NIcalc: Functions to Calculate a Nature Index

Documented in imputeData

#' Multiple Imputations
#'
#' Multivariate imputation by chained equations. Add multiple imputations
#' for missing indicator observations in a Nature Index data set.
#'
#' Two general approaches for imputing multivariate data have
#' emerged: joint modeling (JM) and fully conditional specification (FCS), also
#' known as multivariate imputation by chained equations (MICE). JM involves
#' specifying a multivariate distribution for the missing data, and drawing
#' imputations from their conditional distributions by Markov Chain Monte Carlo
#' (MCMC) techniques. This methodology is attractive if the multivariate
#' distribution is a reasonable description of the data. FCS specifies the
#' multivariate imputation model on a variable-by-variable basis by a set of
#' conditional densities, one for each incomplete variable. Starting from an
#' initial imputation, FCS draws imputations by iterating over the conditional
#' densities.
#'
#' A JM approach using the R-package \code{Amelia} has been tested for missing
#' indicator observations in Nature Index data sets. This approach was, however,
#' not robust when implemented as a general method for all indicators. The
#' routine often crashed when the joint distribution model (multivariate normal)
#' was not suitable and sometimes led to fatal errors in the CPU.
#' \code{imputeData} therefore adopt the FCS approach using the routine
#' \code{\link[mice:mice]{mice::mice}}.
#'
#' \code{imputeData} performs multiple imputations for all missing indicator
#' observations. Each imputation consists of an expected value, a lower quartile
#' and the interquartile distance (ID). The upper quartile of the imputed
#' indicator observation is calculated from the lower quartile and the
#' interquartile distance.
#'
#' Indicator observations are normalized against their corresponding reference
#' value and thereafter log-transformed before imputation modeling.
#' The imputation model includes five variables in the order \code{logmean},
#' \code{loglower}, \code{logID}, \code{year}, \code{indicator}. A common
#' pattern of missing values in the data is that all data for some indicators
#' are missing for some years. This leads to empty cell problems if the
#' imputation model includes interactions between year and indicator.
#' The imputation model therefore does not contain interaction terms.

* Extracted data
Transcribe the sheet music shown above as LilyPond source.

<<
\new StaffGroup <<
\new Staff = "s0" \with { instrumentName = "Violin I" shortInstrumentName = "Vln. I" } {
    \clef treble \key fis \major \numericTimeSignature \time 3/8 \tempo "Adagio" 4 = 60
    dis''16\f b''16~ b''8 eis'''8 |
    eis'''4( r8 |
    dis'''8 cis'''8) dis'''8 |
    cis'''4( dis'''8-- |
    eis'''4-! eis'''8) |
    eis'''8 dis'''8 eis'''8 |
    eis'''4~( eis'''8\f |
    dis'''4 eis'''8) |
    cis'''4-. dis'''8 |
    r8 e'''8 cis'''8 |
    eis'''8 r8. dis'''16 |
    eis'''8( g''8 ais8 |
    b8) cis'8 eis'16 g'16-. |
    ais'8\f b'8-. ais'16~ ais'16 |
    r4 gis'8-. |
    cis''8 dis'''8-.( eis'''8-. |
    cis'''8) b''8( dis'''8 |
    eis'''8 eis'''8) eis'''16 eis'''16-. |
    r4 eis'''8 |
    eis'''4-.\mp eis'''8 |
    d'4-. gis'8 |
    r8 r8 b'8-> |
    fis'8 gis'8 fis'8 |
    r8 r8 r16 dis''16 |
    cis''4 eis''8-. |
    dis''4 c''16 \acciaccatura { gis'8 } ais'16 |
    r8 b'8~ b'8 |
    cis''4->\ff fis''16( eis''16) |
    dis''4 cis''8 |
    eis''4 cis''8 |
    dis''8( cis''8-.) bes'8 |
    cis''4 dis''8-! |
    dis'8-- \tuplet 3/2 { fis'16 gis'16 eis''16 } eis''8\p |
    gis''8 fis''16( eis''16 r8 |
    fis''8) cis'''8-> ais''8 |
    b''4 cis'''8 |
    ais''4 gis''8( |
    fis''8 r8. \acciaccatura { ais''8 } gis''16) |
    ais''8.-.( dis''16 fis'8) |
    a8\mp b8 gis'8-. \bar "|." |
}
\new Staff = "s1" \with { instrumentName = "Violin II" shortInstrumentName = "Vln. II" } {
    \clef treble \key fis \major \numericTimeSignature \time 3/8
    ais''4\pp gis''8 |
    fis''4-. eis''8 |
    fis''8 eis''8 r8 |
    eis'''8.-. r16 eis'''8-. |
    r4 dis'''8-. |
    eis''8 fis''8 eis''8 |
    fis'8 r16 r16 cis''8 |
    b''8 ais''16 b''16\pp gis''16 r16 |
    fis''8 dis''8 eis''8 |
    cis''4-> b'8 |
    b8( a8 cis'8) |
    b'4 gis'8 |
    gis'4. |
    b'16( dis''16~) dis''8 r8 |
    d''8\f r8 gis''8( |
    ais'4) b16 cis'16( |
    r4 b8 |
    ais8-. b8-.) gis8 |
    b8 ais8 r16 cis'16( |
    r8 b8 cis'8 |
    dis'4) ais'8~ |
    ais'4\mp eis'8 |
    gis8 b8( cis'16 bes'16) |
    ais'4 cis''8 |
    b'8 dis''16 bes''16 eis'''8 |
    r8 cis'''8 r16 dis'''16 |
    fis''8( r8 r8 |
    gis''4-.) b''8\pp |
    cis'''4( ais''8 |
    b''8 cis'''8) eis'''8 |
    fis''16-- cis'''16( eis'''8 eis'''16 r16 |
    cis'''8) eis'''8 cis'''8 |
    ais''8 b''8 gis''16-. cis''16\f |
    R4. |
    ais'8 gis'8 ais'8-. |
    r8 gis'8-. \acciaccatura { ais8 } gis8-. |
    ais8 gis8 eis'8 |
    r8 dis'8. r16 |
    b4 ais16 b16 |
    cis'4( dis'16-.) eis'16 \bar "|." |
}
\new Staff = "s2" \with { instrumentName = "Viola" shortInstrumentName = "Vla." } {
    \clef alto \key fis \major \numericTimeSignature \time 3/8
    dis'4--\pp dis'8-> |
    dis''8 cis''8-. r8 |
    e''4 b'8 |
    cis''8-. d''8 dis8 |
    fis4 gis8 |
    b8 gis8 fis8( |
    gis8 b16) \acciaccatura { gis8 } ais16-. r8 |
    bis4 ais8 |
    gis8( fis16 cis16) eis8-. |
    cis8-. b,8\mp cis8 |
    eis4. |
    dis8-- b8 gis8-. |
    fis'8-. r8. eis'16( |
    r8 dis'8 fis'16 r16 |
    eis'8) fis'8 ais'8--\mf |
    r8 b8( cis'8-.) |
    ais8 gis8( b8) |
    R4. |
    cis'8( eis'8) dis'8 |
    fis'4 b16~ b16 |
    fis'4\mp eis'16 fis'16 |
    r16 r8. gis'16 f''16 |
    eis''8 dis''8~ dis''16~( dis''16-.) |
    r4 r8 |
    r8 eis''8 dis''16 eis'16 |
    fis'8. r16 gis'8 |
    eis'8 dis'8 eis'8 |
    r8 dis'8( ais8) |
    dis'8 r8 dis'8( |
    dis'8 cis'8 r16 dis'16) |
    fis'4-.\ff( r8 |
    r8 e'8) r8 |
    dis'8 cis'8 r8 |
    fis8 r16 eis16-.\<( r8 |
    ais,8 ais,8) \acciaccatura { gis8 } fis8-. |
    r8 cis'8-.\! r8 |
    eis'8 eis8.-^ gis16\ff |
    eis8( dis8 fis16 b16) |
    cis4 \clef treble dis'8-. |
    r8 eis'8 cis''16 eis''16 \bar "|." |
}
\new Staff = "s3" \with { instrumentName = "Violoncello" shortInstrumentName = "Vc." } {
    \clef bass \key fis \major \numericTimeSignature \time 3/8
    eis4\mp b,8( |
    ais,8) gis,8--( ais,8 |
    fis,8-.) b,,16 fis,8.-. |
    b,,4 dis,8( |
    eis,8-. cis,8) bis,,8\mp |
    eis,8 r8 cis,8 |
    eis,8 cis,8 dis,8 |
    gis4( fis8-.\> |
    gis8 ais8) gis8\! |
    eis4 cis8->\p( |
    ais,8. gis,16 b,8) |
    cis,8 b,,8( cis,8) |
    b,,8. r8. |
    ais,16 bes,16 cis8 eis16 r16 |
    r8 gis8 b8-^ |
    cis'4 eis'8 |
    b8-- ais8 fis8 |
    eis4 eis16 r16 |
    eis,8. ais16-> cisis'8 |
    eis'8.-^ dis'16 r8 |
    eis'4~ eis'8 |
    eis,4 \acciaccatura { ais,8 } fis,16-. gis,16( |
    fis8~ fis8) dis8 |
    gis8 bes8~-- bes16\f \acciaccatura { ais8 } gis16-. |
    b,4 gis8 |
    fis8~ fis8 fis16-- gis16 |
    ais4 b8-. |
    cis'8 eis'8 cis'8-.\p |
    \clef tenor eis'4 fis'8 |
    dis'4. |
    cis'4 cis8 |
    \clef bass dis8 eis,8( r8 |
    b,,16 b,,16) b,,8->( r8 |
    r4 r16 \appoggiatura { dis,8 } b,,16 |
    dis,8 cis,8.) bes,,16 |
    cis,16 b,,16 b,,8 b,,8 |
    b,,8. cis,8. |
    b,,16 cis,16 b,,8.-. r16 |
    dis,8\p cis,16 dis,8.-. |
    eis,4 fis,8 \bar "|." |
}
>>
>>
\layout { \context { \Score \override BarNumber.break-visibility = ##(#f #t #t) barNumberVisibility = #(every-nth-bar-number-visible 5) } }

* Directive
Condense the paragraph of the imputation documentation that begins "Indicator observations are normalized" into a brief bulleted list that keeps its main facts.

* Correct response
- Indicator observations are normalized against their reference values and then log-transformed before imputation modeling.
- The imputation model uses five variables, in this order: logmean, loglower, logID, year, indicator.
- Often all data for some indicators are missing for some years.
- Year-by-indicator interactions would then cause empty cell problems, so the model contains no interaction terms.